= Tom Raffield =

British lighting and homeware designer

Tom Raffield is a British lighting and homeware designer.

== Career ==

Tom Raffield Ltd. was founded by Raffield in 2008. Inspired by his degree in 3D Sustainability and Design undertaken at Falmouth College of Arts, Raffield based his business on the sustainable practice of steam bending. Raffield has taught steam bending practice to his team of workshop makers. Raffield currently designs products for the Tom Raffield range and large-scale bespoke projects, including the Royal Parks kiosks and RHS Chelsea Flower Show and has created new designs through hands-on projects.

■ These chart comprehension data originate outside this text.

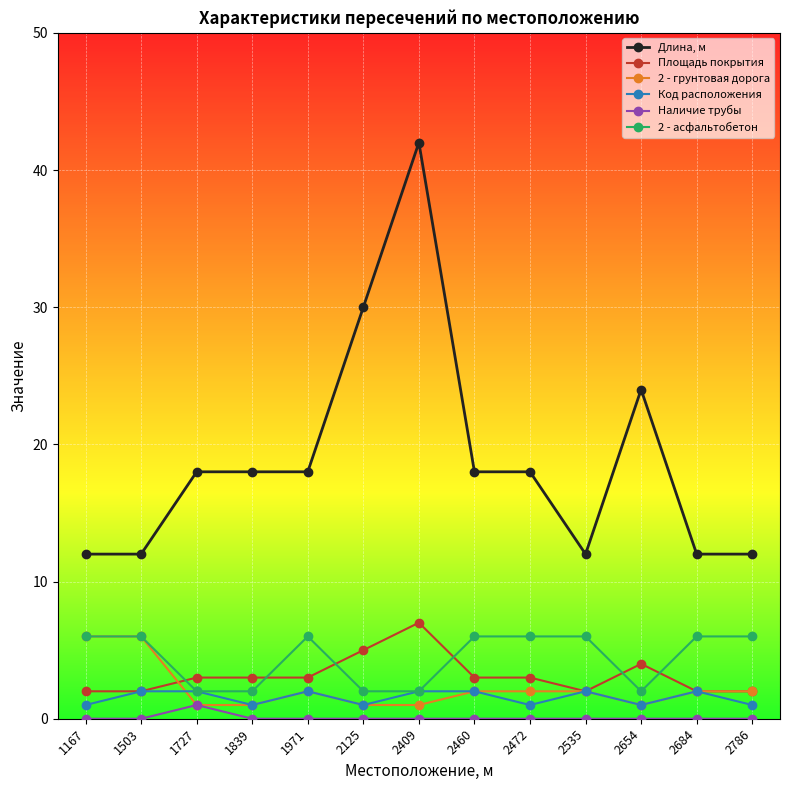

Which category has the highest value across all series?

2409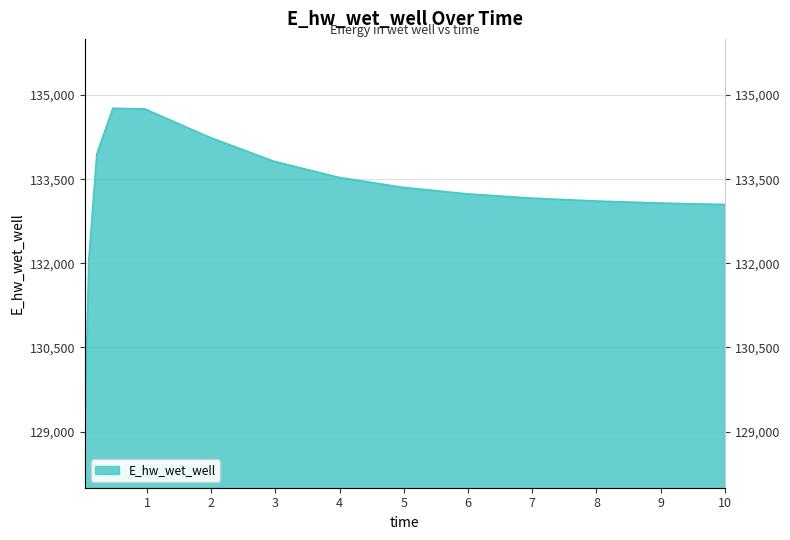

What is the label of the 7th point from the right?

4.96875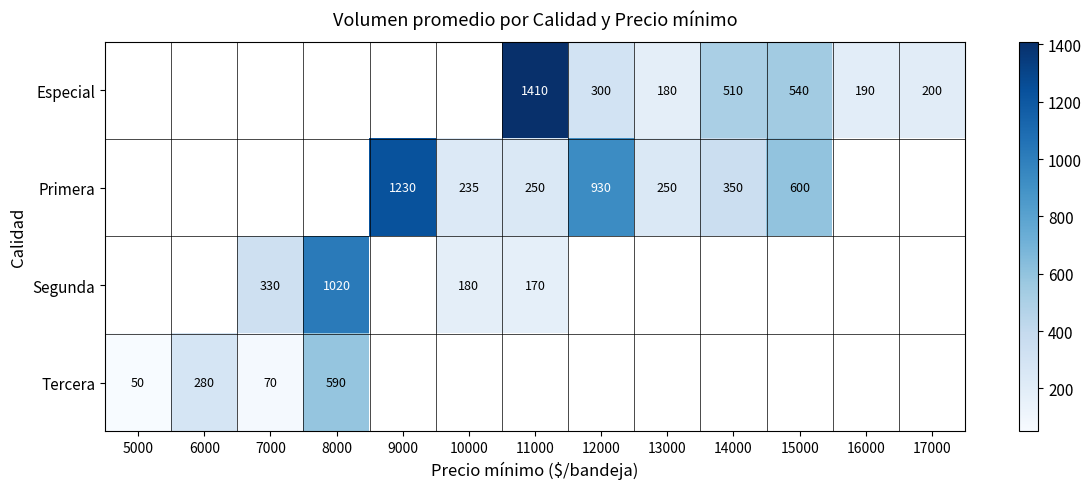

True or false: Especial has a value of 41 at 13000.

False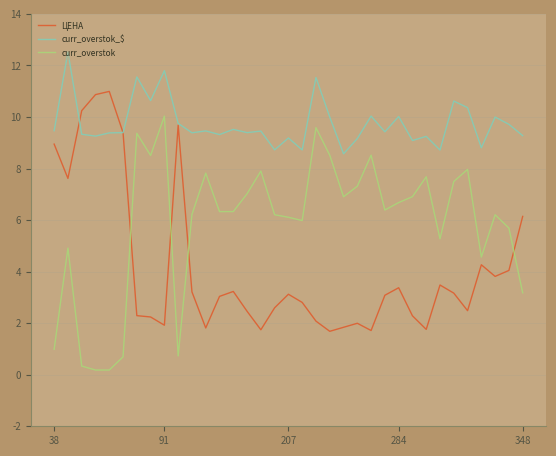

Count the number of data series in this chart.

3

Raffield was co-founder of the design company Sixixis, which is known for its environmentally sustainable designs sourced from local wood.

== Inspiration ==

Tom Raffield grew up in Exmoor, England. Raffield’s designs employ the traditional practice of steam bending. Raffield's interest in design began while studying at Falmouth College of Arts, where he came to the conclusion that the technique of using a chamber would not be able to create complex 3D bends for projects. Raffield developed a new steaming method to create the 3D bends which was seen in his furniture designs such as the Arc Chair, Loop Chair and lights including the No.1 Pendant, Cage Light.

== Awards ==

Winner of the Lighting Design Association’s Lighting Design Award 2011.

Winner of the Walpole Brands of Tomorrow Award for Emerging Talent 2017.

Chelsea Flower Show 2019 5 Star Tradestand Award.

Finalist of the RHS Chelsea Flower Show Product of the Year Award 2019, with a steam bent outdoor planter.

Darc Award Winner 2019 - Arame Wall Light, sustainable design and manufacture.